Problem to work on ▸ Reproduce the data exactly and drop any pictures it holds.

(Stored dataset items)
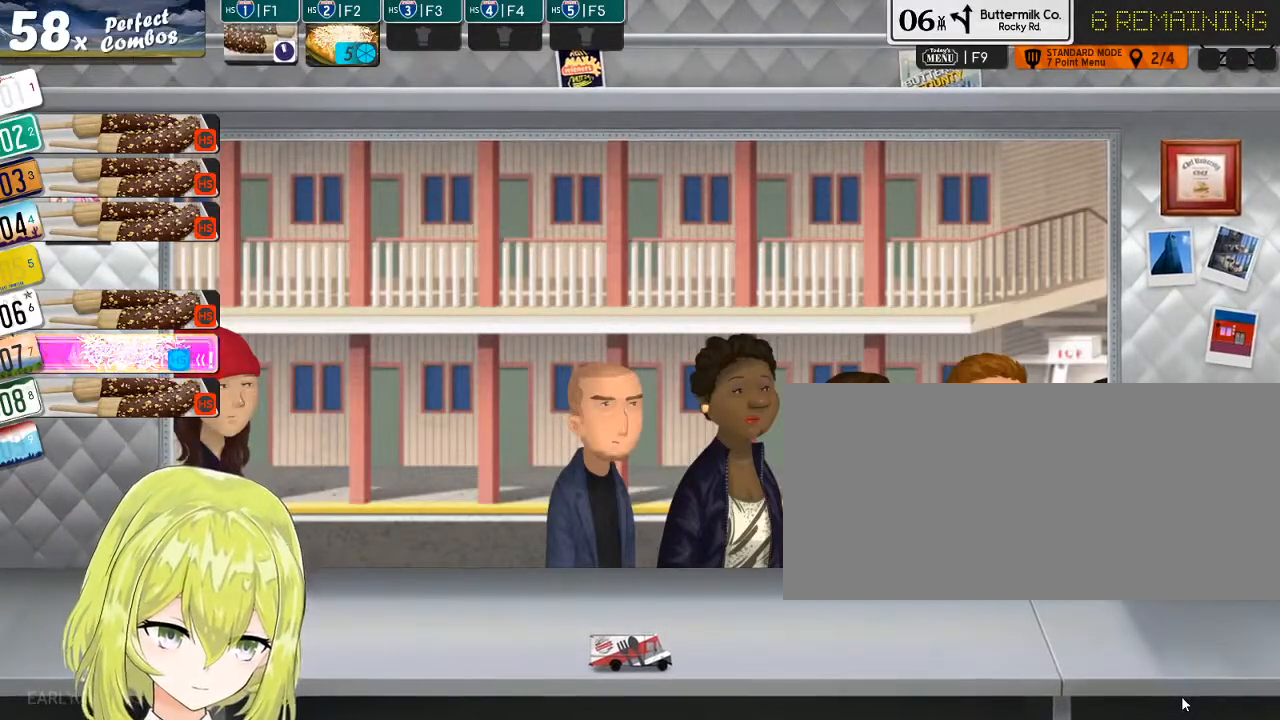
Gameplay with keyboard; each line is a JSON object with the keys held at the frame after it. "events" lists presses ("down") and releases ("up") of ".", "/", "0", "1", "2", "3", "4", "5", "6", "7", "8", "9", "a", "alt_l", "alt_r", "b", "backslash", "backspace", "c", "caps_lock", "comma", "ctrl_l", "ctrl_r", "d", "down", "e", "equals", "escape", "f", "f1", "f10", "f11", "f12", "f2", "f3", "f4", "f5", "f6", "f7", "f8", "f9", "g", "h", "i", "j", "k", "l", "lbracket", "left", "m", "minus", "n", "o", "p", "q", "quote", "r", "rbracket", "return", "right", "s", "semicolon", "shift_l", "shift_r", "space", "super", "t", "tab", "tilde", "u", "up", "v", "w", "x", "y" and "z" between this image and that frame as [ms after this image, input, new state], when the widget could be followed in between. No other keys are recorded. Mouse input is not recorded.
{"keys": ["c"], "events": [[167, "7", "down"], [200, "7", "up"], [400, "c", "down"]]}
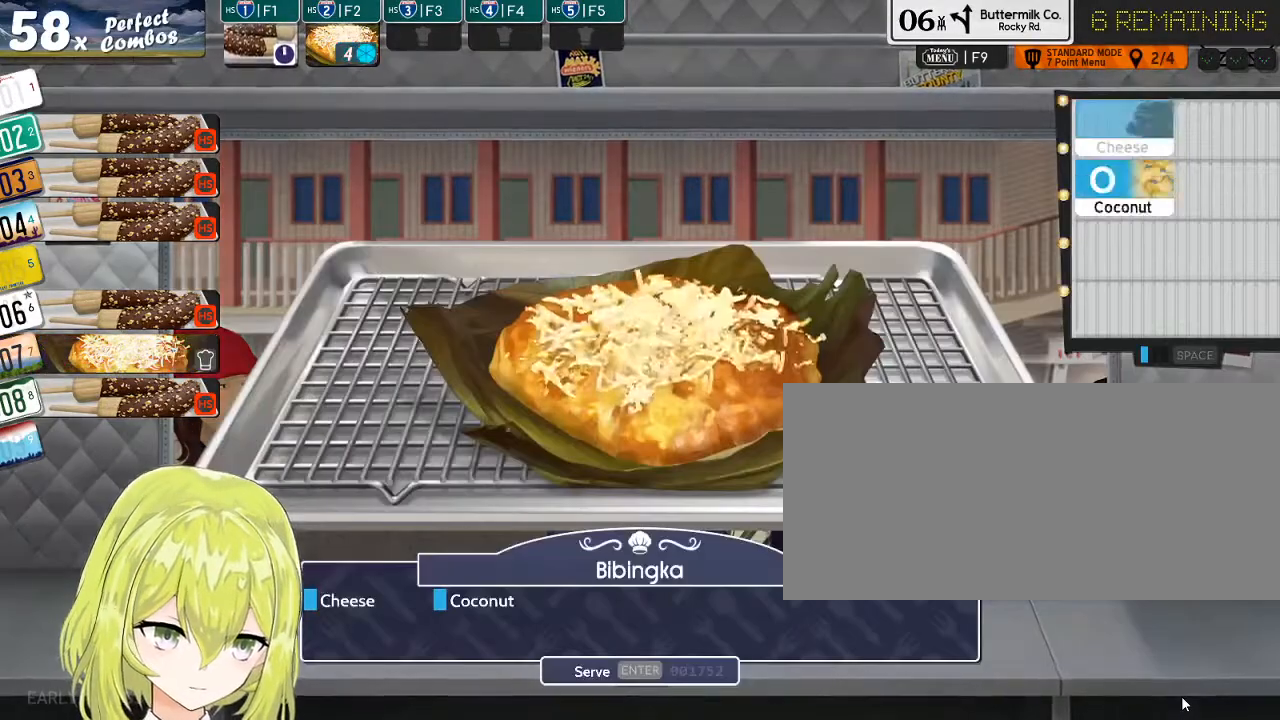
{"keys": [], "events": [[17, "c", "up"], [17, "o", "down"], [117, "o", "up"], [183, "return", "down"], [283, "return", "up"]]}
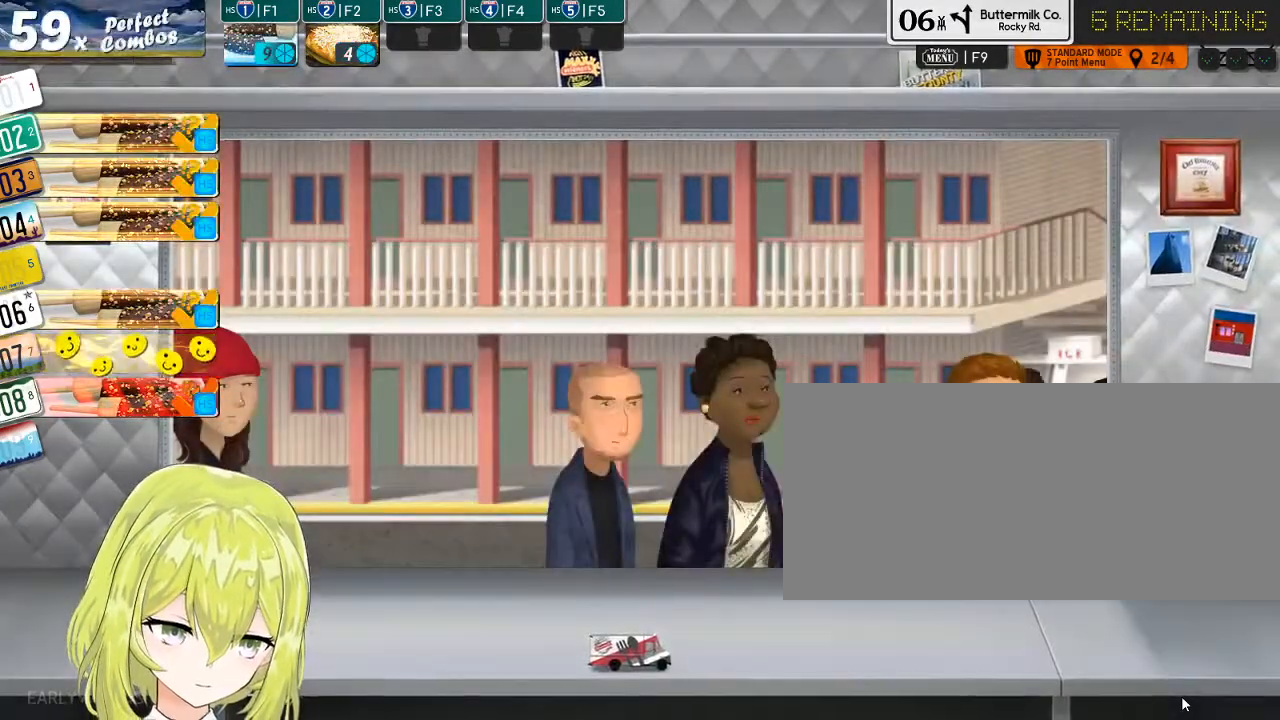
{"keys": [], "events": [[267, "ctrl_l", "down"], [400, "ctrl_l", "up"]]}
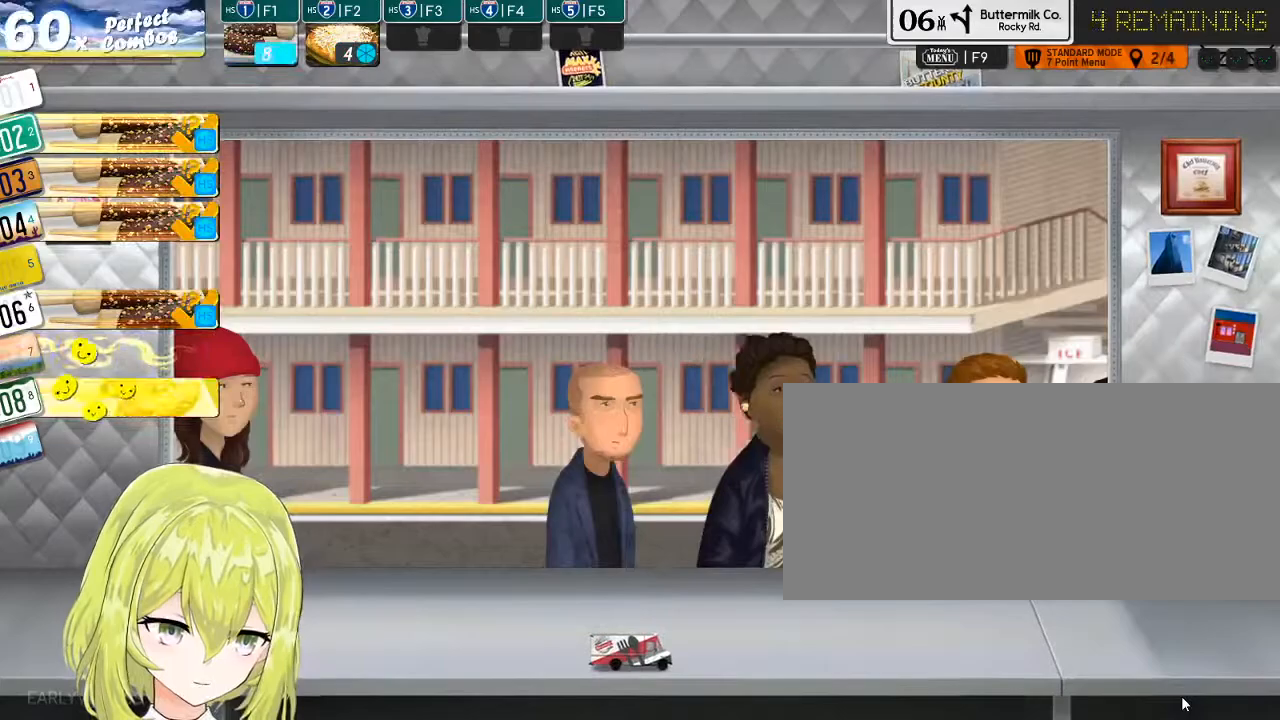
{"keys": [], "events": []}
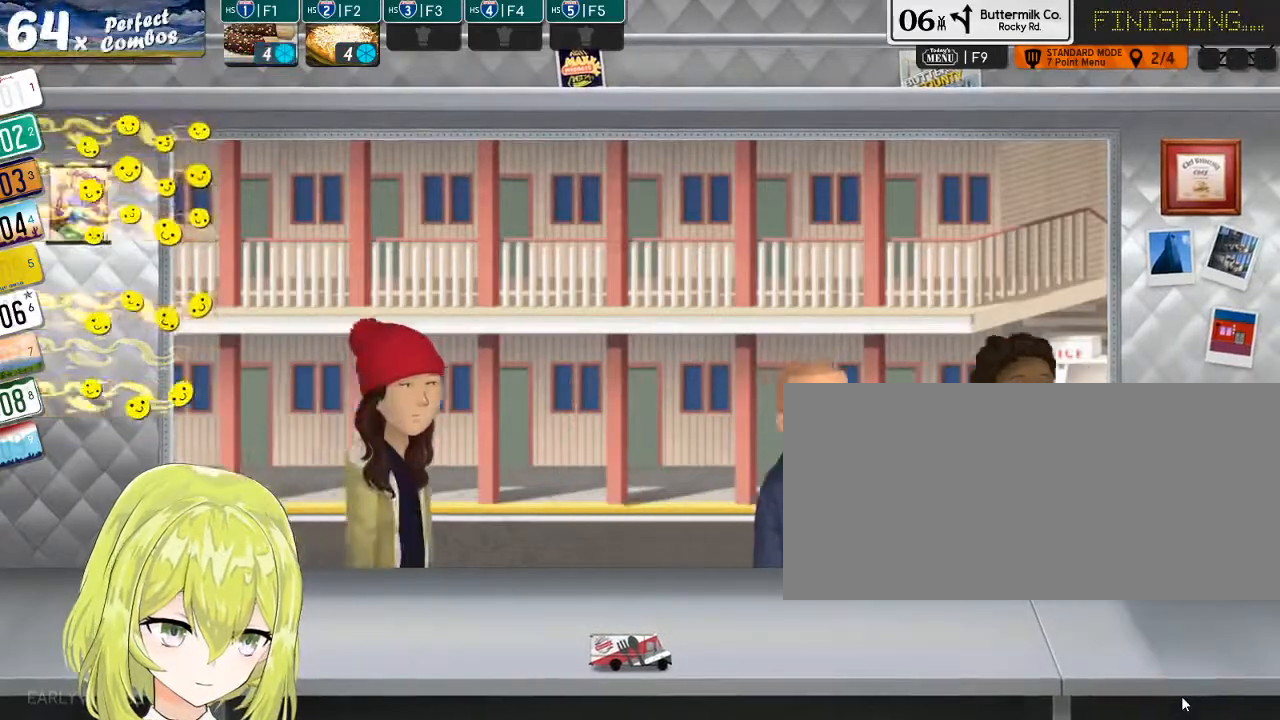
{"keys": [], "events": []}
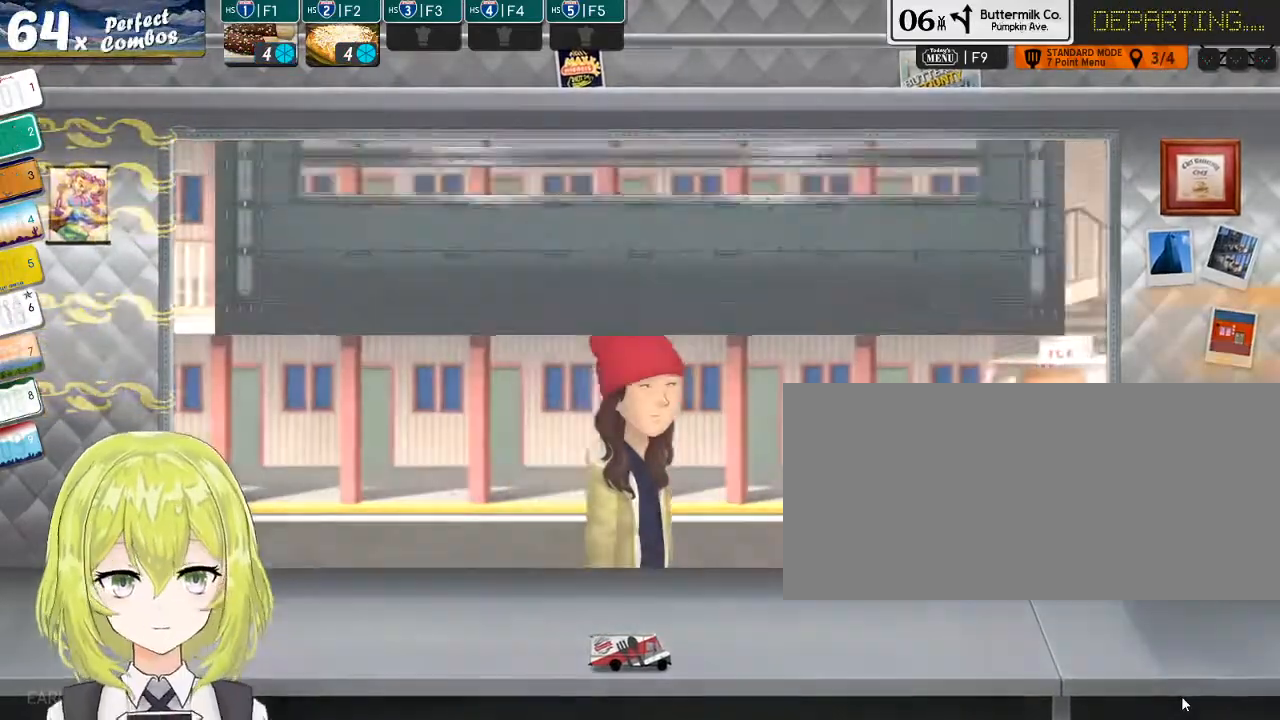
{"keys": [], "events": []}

Answer for the task ▸
Gameplay with keyboard; each line is a JSON object with the keys held at the frame after it. "events" lists presses ("down") and releases ("up") of ".", "/", "0", "1", "2", "3", "4", "5", "6", "7", "8", "9", "a", "alt_l", "alt_r", "b", "backslash", "backspace", "c", "caps_lock", "comma", "ctrl_l", "ctrl_r", "d", "down", "e", "equals", "escape", "f", "f1", "f10", "f11", "f12", "f2", "f3", "f4", "f5", "f6", "f7", "f8", "f9", "g", "h", "i", "j", "k", "l", "lbracket", "left", "m", "minus", "n", "o", "p", "q", "quote", "r", "rbracket", "return", "right", "s", "semicolon", "shift_l", "shift_r", "space", "super", "t", "tab", "tilde", "u", "up", "v", "w", "x", "y" and "z" between this image and that frame as [ms after this image, input, new state], when the widget could be followed in between. No other keys are recorded. Mouse input is not recorded.
{"keys": ["c"], "events": [[167, "7", "down"], [200, "7", "up"], [400, "c", "down"]]}
{"keys": [], "events": [[17, "c", "up"], [17, "o", "down"], [117, "o", "up"], [183, "return", "down"], [283, "return", "up"]]}
{"keys": [], "events": [[267, "ctrl_l", "down"], [400, "ctrl_l", "up"]]}
{"keys": [], "events": []}
{"keys": [], "events": []}
{"keys": [], "events": []}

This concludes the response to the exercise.